The Delegated Act also specifically gives VLOPSEs the right to request amendments to reasoned requests and put in a request for mediation after receiving the decision on the amendment request. A mediator needs to be “impartial and independent and possess the relevant expertise related to the subject matter,” and VLOPSEs will be the bearers of all costs of the mediation procedure. The DA also specifies that if a mediation fails, the reasoned request resulting from the decision on the amendment request remains valid. It remains to be seen how such a process works, as neither the DSCs nor the researcher is obliged to be part of this process.
While this looks like an opportunity to for data providers to extent the process to the maximum duration, a way to deliver for them is also to not respond to any reasoned request by requesting amendments or a mediation, not only to avoid the costs on their end, but also to support researchers in doing their work which ultimately might help them to offer better and safer products.

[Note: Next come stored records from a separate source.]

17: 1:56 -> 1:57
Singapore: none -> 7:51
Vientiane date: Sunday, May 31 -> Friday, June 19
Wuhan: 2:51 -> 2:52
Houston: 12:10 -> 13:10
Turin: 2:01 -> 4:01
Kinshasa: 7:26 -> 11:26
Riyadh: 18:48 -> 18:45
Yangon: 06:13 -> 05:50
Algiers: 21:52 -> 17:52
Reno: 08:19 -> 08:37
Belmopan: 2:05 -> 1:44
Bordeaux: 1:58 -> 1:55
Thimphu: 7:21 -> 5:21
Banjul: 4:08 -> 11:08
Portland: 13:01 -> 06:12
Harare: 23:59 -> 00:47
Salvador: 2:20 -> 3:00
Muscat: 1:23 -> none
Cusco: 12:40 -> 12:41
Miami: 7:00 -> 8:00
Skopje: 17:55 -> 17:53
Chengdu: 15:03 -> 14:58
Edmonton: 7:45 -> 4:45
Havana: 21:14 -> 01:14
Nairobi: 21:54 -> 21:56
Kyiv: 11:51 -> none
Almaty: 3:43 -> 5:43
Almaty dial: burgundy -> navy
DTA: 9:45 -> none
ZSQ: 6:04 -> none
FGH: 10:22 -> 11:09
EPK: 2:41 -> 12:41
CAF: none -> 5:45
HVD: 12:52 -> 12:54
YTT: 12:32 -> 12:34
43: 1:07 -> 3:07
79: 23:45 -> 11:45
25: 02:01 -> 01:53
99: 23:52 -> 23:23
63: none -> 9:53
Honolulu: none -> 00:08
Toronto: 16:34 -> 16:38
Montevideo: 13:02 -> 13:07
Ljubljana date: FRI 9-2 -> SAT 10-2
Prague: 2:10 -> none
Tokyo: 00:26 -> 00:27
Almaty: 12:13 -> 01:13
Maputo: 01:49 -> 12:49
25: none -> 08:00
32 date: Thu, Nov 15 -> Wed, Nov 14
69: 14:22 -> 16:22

Coming soon: Access in action
The Delegated Act on data access under the DSA provides much-needed clarity about both the access process and expectations towards the actors involved in it. It seems to centre mutual trust as the overarching paradigm: trust that platforms provide helpful documentation and high-quality data, trust that researchers protect the interests of platform users and ultimately the platforms themselves, and trust that the DSCs live up to their role as independent overseers.
Given all this, the Delegated Act sets out a good basis to continue to evolve existing structures, at best through cooperation and communication, and at worst in front of European courts.